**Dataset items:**
--

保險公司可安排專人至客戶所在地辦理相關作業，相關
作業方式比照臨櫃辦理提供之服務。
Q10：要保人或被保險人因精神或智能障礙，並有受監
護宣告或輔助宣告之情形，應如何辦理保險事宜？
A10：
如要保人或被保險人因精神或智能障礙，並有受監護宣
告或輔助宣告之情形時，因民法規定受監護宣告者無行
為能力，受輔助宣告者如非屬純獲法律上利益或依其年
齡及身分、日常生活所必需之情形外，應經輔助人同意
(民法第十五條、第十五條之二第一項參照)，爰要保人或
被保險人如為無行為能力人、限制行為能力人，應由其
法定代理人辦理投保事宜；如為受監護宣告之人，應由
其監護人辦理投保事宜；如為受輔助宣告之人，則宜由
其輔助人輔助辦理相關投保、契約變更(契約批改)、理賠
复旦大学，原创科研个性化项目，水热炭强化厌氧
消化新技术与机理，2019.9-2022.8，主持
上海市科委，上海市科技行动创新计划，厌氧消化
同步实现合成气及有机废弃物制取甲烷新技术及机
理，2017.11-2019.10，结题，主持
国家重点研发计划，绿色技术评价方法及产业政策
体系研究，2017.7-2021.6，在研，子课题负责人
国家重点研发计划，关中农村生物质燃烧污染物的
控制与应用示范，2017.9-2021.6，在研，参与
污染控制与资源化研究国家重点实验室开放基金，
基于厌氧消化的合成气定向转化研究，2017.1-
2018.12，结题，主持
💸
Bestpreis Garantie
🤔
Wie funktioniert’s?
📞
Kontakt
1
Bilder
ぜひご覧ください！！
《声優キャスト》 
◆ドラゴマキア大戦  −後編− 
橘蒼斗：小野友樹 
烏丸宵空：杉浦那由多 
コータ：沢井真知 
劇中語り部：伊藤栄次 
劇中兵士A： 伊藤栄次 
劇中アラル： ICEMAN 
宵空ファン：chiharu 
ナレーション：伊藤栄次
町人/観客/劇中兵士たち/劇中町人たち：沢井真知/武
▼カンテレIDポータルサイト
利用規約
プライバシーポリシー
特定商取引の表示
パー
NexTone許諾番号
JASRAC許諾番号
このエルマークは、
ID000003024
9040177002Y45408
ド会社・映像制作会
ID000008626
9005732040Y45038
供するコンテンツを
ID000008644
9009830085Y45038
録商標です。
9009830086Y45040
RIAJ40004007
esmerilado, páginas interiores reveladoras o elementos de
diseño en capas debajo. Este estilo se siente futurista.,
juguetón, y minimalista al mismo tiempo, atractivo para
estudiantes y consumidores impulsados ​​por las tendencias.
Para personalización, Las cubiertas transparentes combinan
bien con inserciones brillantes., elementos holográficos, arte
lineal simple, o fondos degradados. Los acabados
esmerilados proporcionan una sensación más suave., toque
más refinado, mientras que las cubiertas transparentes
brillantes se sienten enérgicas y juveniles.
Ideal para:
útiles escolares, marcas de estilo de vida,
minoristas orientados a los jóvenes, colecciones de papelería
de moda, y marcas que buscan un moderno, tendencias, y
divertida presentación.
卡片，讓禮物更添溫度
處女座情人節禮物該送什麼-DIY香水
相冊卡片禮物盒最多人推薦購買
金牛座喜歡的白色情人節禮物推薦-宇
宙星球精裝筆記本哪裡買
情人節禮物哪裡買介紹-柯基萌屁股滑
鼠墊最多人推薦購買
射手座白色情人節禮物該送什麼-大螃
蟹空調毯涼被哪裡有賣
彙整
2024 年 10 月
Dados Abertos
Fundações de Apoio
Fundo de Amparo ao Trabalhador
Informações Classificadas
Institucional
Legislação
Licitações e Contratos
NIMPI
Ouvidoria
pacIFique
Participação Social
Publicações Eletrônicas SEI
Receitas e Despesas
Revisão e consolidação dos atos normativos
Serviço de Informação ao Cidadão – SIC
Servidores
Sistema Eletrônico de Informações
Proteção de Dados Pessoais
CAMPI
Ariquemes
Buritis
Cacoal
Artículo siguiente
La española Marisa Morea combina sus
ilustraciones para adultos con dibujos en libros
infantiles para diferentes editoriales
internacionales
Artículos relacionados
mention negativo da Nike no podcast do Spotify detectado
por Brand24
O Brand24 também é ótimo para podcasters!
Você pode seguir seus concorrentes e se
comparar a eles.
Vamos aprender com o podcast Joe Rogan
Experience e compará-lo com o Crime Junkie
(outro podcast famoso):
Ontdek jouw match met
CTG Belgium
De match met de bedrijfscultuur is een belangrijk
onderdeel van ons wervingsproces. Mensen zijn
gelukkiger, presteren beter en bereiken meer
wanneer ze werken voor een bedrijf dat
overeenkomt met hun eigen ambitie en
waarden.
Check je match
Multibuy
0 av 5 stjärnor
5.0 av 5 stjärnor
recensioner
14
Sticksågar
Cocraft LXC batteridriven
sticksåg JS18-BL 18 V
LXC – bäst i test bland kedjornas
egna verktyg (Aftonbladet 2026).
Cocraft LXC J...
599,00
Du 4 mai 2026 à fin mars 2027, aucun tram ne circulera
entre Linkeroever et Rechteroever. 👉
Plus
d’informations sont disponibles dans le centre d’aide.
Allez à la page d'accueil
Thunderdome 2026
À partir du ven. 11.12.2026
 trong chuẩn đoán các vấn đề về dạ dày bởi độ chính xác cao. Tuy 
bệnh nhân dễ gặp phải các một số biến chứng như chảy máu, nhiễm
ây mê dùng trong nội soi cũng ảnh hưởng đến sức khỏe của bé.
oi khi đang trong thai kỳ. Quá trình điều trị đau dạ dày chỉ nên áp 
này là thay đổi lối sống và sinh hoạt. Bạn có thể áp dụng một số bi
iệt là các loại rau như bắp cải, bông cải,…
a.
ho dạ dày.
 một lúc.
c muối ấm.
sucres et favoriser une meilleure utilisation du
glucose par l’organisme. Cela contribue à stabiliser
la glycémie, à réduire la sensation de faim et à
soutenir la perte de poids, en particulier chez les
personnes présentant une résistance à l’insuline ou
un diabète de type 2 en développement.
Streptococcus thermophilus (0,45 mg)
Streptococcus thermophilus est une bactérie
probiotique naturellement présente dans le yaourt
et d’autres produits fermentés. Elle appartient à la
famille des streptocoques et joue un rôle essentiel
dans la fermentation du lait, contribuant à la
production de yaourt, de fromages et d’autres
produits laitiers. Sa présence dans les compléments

--

**DIRECTIONS:** Present the stretch of the entries from the start through the line containing "Revisão e consolidação dos atos normativos" as a Markdown table with columns titled Row and Line, numbering each line and leaving out blank lines. Include only those lines.

**TASK ANSWER:**
| Row | Line |
|---|---|
| 1 | 保險公司可安排專人至客戶所在地辦理相關作業，相關 |
| 2 | 作業方式比照臨櫃辦理提供之服務。 |
| 3 | Q10：要保人或被保險人因精神或智能障礙，並有受監 |
| 4 | 護宣告或輔助宣告之情形，應如何辦理保險事宜？ |
| 5 | A10： |
| 6 | 如要保人或被保險人因精神或智能障礙，並有受監護宣 |
| 7 | 告或輔助宣告之情形時，因民法規定受監護宣告者無行 |
| 8 | 為能力，受輔助宣告者如非屬純獲法律上利益或依其年 |
| 9 | 齡及身分、日常生活所必需之情形外，應經輔助人同意 |
| 10 | (民法第十五條、第十五條之二第一項參照)，爰要保人或 |
| 11 | 被保險人如為無行為能力人、限制行為能力人，應由其 |
| 12 | 法定代理人辦理投保事宜；如為受監護宣告之人，應由 |
| 13 | 其監護人辦理投保事宜；如為受輔助宣告之人，則宜由 |
| 14 | 其輔助人輔助辦理相關投保、契約變更(契約批改)、理賠 |
| 15 | 复旦大学，原创科研个性化项目，水热炭强化厌氧 |
| 16 | 消化新技术与机理，2019.9-2022.8，主持 |
| 17 | 上海市科委，上海市科技行动创新计划，厌氧消化 |
| 18 | 同步实现合成气及有机废弃物制取甲烷新技术及机 |
| 19 | 理，2017.11-2019.10，结题，主持 |
| 20 | 国家重点研发计划，绿色技术评价方法及产业政策 |
| 21 | 体系研究，2017.7-2021.6，在研，子课题负责人 |
| 22 | 国家重点研发计划，关中农村生物质燃烧污染物的 |
| 23 | 控制与应用示范，2017.9-2021.6，在研，参与 |
| 24 | 污染控制与资源化研究国家重点实验室开放基金， |
| 25 | 基于厌氧消化的合成气定向转化研究，2017.1- |
| 26 | 2018.12，结题，主持 |
| 27 | 💸 |
| 28 | Bestpreis Garantie |
| 29 | 🤔 |
| 30 | Wie funktioniert’s? |
| 31 | 📞 |
| 32 | Kontakt |
| 33 | 1 |
| 34 | Bilder |
| 35 | ぜひご覧ください！！ |
| 36 | 《声優キャスト》  |
| 37 | ◆ドラゴマキア大戦  −後編−  |
| 38 | 橘蒼斗：小野友樹  |
| 39 | 烏丸宵空：杉浦那由多  |
| 40 | コータ：沢井真知  |
| 41 | 劇中語り部：伊藤栄次  |
| 42 | 劇中兵士A： 伊藤栄次  |
| 43 | 劇中アラル： ICEMAN  |
| 44 | 宵空ファン：chiharu  |
| 45 | ナレーション：伊藤栄次 |
| 46 | 町人/観客/劇中兵士たち/劇中町人たち：沢井真知/武 |
| 47 | ▼カンテレIDポータルサイト |
| 48 | 利用規約 |
| 49 | プライバシーポリシー |
| 50 | 特定商取引の表示 |
| 51 | パー |
| 52 | NexTone許諾番号 |
| 53 | JASRAC許諾番号 |
| 54 | このエルマークは、 |
| 55 | ID000003024 |
| 56 | 9040177002Y45408 |
| 57 | ド会社・映像制作会 |
| 58 | ID000008626 |
| 59 | 9005732040Y45038 |
| 60 | 供するコンテンツを |
| 61 | ID000008644 |
| 62 | 9009830085Y45038 |
| 63 | 録商標です。 |
| 64 | 9009830086Y45040 |
| 65 | RIAJ40004007 |
| 66 | esmerilado, páginas interiores reveladoras o elementos de |
| 67 | diseño en capas debajo. Este estilo se siente futurista., |
| 68 | juguetón, y minimalista al mismo tiempo, atractivo para |
| 69 | estudiantes y consumidores impulsados ​​por las tendencias. |
| 70 | Para personalización, Las cubiertas transparentes combinan |
| 71 | bien con inserciones brillantes., elementos holográficos, arte |
| 72 | lineal simple, o fondos degradados. Los acabados |
| 73 | esmerilados proporcionan una sensación más suave., toque |
| 74 | más refinado, mientras que las cubiertas transparentes |
| 75 | brillantes se sienten enérgicas y juveniles. |
| 76 | Ideal para: |
| 77 | útiles escolares, marcas de estilo de vida, |
| 78 | minoristas orientados a los jóvenes, colecciones de papelería |
| 79 | de moda, y marcas que buscan un moderno, tendencias, y |
| 80 | divertida presentación. |
| 81 | 卡片，讓禮物更添溫度 |
| 82 | 處女座情人節禮物該送什麼-DIY香水 |
| 83 | 相冊卡片禮物盒最多人推薦購買 |
| 84 | 金牛座喜歡的白色情人節禮物推薦-宇 |
| 85 | 宙星球精裝筆記本哪裡買 |
| 86 | 情人節禮物哪裡買介紹-柯基萌屁股滑 |
| 87 | 鼠墊最多人推薦購買 |
| 88 | 射手座白色情人節禮物該送什麼-大螃 |
| 89 | 蟹空調毯涼被哪裡有賣 |
| 90 | 彙整 |
| 91 | 2024 年 10 月 |
| 92 | Dados Abertos |
| 93 | Fundações de Apoio |
| 94 | Fundo de Amparo ao Trabalhador |
| 95 | Informações Classificadas |
| 96 | Institucional |
| 97 | Legislação |
| 98 | Licitações e Contratos |
| 99 | NIMPI |
| 100 | Ouvidoria |
| 101 | pacIFique |
| 102 | Participação Social |
| 103 | Publicações Eletrônicas SEI |
| 104 | Receitas e Despesas |
| 105 | Revisão e consolidação dos atos normativos |